Banal yet divisive's what you need - look at my Scones thread!


----------



## Shaun (8 Jul 2010)

twoasbosmcginty said:


> Might change my user name to twoasbosmcginty



Bada bing, bada boom ...


----------



## Wigsie (8 Jul 2010)

Admin said:


> Bada bing, bada boom ...


 how much to never change it back??


----------



## Shaun (8 Jul 2010)

Wigsie said:


> how much to never change it back??



A fiver?


----------



## Wigsie (8 Jul 2010)

Admin said:


> A fiver?



I have 58p in my wallet?


----------



## threebikesmcginty (8 Jul 2010)

*snork*

Nearly couldn't log-in then - me name's changed.

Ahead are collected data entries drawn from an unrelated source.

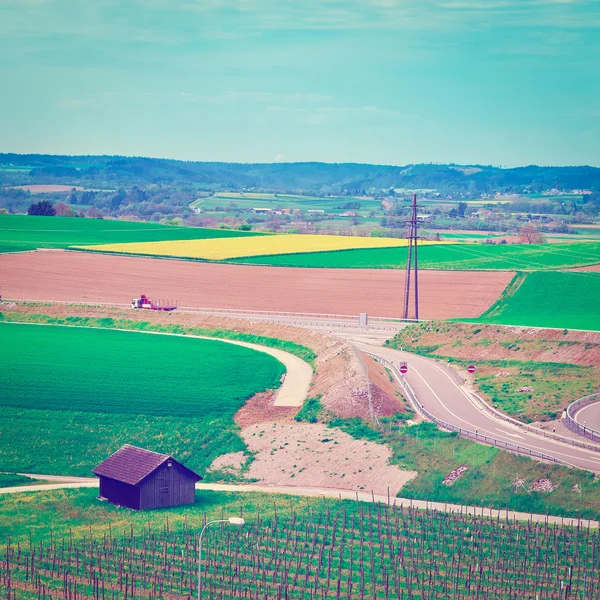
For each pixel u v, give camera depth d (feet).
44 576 284.00
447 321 615.16
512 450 374.84
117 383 488.85
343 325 650.43
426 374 517.96
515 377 502.38
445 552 303.68
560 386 477.36
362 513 331.77
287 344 587.68
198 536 315.99
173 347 578.66
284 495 366.02
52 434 426.51
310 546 308.81
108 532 321.73
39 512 343.26
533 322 619.67
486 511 341.82
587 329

Honestly Admin, you've obviously got nothing to do - unlike me of course


----------



## threebikesmcginty (8 Jul 2010)

Landslide said:


> Banal yet divisive's what you need - look at my Scones thread!



That thread was anything but banal - some serious issues were raised and challenged 


#49!


----------



## Tynan (10 Jul 2010)

I've just found out tha I've managed to crack my frame 2 weeks before a keenly anticipated Dunwich Dynamo

The swearmeter is on for me, admin, I expect an exemption


----------



## Shaun (10 Jul 2010)

Yer, I reckon I'd be turning the air blue on that one too ...


----------



## Scoosh (10 Jul 2010)

Admin said:


> Yer, I reckon I'd be turning the air blue on that one too ...



... the blue of the welding torch, naturally


----------



## Danny (10 Jul 2010)

Why can't we see how naughty other people have been?


----------



## Arch (10 Jul 2010)

Ah come on - within a day on Pand L, people would be goading each other to get each other banned, if they thought they were near the limit....


----------



## slowmotion (12 Jul 2010)

I had a naughty bar yesterday, but it was empty and has now gone away. I feel that all my sins have been absolved.

Can I wash your feet with my hair, Shaun?


----------



## slowmotion (12 Jul 2010)

EEEEEK! The naughty bar is back. What did you expect....hair conditioner....?


----------